PASSAGE PROVIDED:
Best way to take advantage of resources

hey guys,

I have a 40m doc index across two fairly hefty machines (32gb ram, 4core).
I do around 100 indexes a second and maybe 30 deletes a second, all in
bulk.

my settings are as follows:
"index.number_of_replicas": "0",

"index.number_of_shards": "10",
"index.merge.policy.segments_per_tier": "30",
"index.refresh_interval": "3s",
"index.merge.policy.max_merge_at_once": "10"

I find I still see delays whenever my indexing spikes to around 500-1000/second, and I'm wondering what I can do take better use of these two nodes. the load on them is almost negligible at pretty much all times.

one thing I was thinking of doing is starting one or two more nodes on the same machine, and move some of those shards across (I use routing) to maybe help out with indexing that way.

thoughts?

Hi,

Maybe it would help if you increase the memory allocated to ES. Take a
look here for details:

On 6 mar., 02:59, Oren Mazor o...@wildbit.com wrote:

hey guys,

I have a 40m doc index across two fairly hefty machines (32gb ram, 4core).
I do around 100 indexes a second and maybe 30 deletes a second, all in
bulk.

my settings are as follows:
"index.number_of_replicas": "0",

"index.number_of_shards": "10",
"index.merge.policy.segments_per_tier": "30",
"index.refresh_interval": "3s",
"index.merge.policy.max_merge_at_once": "10"

I find I still see delays whenever my indexing spikes to around 500-1000/second, and I'm wondering what I can do take better use of these two nodes. the load on them is almost negligible at pretty much all times.

one thing I was thinking of doing is starting one or two more nodes on the same machine, and move some of those shards across (I use routing) to maybe help out with indexing that way.

thoughts?

Hi,

When your indexing pauses, do you know how your JVM (the one ES is in) is
behaving in terms of GCing? That's one thing to check. I believe there
are a couple of settings that control flushing. Of course, you'll also
want to check that it's not the source of your data that is pausing, and
not ES.

Increasing index.refresh_interval will help, too.

STATED GOAL: Transcribe the indexing-delay thread verbatim, starting at "When your indexing" and ending at "will help, too.". Rely only on the indexing-delay thread for what follows.

RECORDS PROVIDED:
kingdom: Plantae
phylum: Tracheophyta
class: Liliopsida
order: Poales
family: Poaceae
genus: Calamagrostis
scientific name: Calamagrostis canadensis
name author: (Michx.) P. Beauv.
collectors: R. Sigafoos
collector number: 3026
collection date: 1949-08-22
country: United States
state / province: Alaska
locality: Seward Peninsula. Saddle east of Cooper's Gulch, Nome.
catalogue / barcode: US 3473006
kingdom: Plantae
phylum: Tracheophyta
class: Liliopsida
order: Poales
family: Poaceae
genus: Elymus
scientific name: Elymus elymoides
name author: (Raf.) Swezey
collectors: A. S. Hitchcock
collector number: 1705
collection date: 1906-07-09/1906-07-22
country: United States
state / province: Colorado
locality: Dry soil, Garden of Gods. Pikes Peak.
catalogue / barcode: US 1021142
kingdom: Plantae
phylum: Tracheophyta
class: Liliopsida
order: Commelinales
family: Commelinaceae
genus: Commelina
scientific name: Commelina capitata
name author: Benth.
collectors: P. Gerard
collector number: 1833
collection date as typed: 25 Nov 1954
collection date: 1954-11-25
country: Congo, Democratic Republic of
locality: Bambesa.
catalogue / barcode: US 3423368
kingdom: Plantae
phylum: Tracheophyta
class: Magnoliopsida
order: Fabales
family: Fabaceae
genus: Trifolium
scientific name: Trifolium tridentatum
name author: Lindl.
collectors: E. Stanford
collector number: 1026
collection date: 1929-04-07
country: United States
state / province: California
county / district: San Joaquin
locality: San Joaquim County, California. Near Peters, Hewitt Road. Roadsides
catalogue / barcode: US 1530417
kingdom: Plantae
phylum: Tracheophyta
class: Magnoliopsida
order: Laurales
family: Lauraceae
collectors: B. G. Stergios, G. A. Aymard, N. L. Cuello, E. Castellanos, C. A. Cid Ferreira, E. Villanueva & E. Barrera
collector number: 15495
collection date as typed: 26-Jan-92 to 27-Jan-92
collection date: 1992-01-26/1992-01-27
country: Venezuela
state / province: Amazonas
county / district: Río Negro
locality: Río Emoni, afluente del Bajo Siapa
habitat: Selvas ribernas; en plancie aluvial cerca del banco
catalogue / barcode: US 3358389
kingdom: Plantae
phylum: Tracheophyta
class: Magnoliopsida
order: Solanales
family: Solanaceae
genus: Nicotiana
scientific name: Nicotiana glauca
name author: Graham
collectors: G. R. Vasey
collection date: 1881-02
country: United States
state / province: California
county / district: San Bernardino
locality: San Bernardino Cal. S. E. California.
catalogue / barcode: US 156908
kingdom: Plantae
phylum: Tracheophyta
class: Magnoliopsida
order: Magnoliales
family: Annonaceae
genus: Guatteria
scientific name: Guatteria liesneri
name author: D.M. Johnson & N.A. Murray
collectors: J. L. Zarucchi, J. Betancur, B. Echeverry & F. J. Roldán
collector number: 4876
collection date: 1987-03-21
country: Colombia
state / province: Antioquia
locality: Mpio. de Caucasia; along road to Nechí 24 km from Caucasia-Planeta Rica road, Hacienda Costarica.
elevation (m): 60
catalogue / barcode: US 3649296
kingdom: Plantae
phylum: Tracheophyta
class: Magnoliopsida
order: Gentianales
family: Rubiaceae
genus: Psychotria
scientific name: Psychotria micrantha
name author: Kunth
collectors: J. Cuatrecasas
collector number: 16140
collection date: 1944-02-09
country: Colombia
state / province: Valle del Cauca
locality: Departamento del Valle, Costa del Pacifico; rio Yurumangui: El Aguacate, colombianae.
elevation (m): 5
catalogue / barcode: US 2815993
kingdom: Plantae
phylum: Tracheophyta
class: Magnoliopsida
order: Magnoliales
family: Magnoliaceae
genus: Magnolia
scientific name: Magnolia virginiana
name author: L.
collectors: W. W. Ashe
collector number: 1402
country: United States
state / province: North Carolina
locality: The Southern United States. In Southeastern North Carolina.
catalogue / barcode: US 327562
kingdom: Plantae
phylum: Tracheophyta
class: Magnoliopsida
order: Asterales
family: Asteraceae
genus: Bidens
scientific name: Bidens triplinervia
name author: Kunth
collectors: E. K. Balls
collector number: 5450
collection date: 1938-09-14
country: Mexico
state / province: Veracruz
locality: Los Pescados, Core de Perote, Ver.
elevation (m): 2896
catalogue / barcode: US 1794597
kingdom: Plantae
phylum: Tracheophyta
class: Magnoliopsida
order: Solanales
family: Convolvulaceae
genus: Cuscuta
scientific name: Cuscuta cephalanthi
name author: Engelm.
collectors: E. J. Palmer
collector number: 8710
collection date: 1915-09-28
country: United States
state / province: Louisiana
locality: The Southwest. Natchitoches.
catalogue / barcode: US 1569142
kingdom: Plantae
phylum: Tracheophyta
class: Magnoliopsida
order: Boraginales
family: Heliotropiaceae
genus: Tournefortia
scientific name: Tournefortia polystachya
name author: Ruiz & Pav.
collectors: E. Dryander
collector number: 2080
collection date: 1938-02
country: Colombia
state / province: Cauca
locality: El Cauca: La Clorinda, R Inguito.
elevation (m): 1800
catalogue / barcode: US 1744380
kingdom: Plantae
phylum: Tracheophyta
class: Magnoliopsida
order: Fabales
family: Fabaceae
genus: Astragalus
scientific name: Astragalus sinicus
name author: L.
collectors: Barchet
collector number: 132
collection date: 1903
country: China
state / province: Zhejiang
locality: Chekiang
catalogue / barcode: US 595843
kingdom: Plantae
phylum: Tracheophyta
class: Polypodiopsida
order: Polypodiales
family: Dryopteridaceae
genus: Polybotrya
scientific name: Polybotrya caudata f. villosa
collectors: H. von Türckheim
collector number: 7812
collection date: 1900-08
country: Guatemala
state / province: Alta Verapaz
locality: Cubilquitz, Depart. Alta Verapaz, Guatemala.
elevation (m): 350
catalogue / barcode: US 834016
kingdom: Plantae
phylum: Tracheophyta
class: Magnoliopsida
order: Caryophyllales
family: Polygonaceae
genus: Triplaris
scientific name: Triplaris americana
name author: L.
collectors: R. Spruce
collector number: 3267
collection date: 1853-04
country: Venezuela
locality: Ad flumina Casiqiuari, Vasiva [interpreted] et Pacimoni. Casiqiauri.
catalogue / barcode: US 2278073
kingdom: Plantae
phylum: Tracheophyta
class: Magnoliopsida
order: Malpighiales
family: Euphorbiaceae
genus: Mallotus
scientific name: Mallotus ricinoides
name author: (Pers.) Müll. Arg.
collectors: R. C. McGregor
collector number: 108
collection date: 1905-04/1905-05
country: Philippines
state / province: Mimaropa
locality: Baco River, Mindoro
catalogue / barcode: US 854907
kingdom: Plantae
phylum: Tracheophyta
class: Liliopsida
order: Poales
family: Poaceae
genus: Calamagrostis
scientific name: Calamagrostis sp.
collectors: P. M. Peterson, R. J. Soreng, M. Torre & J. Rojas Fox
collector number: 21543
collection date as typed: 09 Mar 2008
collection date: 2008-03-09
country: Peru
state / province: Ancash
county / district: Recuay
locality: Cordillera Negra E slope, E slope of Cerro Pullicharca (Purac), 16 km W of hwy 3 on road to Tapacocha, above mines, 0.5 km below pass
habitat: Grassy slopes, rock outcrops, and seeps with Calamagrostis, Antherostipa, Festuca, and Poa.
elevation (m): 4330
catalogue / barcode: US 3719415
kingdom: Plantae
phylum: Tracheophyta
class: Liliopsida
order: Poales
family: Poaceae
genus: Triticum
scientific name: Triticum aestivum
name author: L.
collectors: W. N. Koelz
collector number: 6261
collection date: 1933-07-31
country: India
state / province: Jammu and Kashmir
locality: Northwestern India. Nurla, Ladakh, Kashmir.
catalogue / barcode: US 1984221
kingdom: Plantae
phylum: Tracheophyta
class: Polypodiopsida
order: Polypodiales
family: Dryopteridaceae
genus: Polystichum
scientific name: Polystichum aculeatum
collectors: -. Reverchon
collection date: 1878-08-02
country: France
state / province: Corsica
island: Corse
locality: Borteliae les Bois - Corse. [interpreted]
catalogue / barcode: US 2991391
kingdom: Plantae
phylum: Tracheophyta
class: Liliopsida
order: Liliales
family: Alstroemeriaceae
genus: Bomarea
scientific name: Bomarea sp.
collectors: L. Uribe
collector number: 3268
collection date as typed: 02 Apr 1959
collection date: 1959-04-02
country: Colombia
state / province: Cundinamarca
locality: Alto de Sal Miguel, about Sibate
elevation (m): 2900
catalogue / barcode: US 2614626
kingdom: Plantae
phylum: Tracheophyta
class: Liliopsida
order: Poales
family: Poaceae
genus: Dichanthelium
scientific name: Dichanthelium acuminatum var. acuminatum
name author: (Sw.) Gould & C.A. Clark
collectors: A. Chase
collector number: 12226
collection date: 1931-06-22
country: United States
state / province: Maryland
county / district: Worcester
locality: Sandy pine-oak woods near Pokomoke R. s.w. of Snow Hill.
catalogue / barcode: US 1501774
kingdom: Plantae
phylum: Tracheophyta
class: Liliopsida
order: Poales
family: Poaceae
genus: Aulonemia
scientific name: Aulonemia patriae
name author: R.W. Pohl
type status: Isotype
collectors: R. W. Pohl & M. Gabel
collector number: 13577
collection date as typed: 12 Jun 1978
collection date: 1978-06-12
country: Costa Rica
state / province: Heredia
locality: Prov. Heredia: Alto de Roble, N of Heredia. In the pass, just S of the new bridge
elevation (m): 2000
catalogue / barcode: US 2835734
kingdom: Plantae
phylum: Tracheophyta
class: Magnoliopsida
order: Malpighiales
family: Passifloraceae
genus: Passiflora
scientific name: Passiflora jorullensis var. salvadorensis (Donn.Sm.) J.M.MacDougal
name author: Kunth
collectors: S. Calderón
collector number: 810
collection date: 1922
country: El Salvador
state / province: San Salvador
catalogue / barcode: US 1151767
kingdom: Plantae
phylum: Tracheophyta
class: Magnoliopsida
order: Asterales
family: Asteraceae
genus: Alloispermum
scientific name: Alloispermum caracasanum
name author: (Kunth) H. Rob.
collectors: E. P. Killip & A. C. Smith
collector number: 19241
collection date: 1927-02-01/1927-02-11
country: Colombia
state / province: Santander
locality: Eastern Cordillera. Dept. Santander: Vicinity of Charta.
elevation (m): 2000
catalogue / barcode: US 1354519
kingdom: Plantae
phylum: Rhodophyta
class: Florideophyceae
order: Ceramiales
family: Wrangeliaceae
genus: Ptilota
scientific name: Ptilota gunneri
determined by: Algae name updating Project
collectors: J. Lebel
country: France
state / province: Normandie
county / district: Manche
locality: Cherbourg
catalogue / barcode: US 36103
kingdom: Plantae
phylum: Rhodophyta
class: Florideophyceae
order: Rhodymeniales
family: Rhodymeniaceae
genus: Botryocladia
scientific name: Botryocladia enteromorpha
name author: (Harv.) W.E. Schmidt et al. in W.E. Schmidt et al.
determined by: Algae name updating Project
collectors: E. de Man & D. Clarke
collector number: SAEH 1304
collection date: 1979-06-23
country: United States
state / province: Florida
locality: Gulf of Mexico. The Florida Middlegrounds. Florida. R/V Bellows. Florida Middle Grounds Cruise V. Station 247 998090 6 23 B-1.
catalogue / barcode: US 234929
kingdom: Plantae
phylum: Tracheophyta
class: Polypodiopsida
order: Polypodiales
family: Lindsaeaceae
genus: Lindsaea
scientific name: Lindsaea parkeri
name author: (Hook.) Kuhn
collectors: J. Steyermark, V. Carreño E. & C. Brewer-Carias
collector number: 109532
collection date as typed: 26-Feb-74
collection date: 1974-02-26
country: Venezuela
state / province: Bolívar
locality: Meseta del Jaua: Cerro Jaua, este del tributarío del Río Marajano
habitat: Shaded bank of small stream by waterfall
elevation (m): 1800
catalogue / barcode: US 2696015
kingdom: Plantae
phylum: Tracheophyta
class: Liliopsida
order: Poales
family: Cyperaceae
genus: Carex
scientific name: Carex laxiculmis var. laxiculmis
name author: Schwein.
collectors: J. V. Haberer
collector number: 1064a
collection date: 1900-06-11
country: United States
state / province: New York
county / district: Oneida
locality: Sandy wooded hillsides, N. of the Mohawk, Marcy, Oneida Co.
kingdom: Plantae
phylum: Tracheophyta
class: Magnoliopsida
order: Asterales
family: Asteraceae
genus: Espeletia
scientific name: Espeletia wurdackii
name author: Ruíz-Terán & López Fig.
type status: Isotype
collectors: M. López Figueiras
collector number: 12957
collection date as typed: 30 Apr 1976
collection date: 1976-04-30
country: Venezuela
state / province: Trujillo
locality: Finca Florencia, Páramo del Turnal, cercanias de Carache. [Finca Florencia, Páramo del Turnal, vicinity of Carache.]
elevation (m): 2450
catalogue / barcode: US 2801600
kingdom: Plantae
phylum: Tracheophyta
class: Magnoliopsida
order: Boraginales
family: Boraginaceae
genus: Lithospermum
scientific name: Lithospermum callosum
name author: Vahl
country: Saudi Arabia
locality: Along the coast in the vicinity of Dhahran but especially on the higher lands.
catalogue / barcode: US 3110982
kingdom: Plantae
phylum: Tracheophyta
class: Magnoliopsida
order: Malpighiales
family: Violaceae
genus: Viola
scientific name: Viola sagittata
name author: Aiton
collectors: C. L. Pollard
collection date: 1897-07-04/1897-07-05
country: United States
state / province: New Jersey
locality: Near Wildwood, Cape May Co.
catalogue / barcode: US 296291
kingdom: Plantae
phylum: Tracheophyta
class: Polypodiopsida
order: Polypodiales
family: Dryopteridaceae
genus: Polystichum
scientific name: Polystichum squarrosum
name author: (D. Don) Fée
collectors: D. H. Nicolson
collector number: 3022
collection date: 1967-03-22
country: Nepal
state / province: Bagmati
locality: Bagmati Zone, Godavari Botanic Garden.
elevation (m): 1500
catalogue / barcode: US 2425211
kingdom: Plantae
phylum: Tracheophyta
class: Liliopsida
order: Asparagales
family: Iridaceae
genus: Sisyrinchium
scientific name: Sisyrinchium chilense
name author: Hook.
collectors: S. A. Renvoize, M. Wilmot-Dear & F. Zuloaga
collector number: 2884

SOLUTION BELOW:
When your indexing pauses, do you know how your JVM (the one ES is in) is
behaving in terms of GCing? That's one thing to check. I believe there
are a couple of settings that control flushing. Of course, you'll also
want to check that it's not the source of your data that is pausing, and
not ES.

Increasing index.refresh_interval will help, too.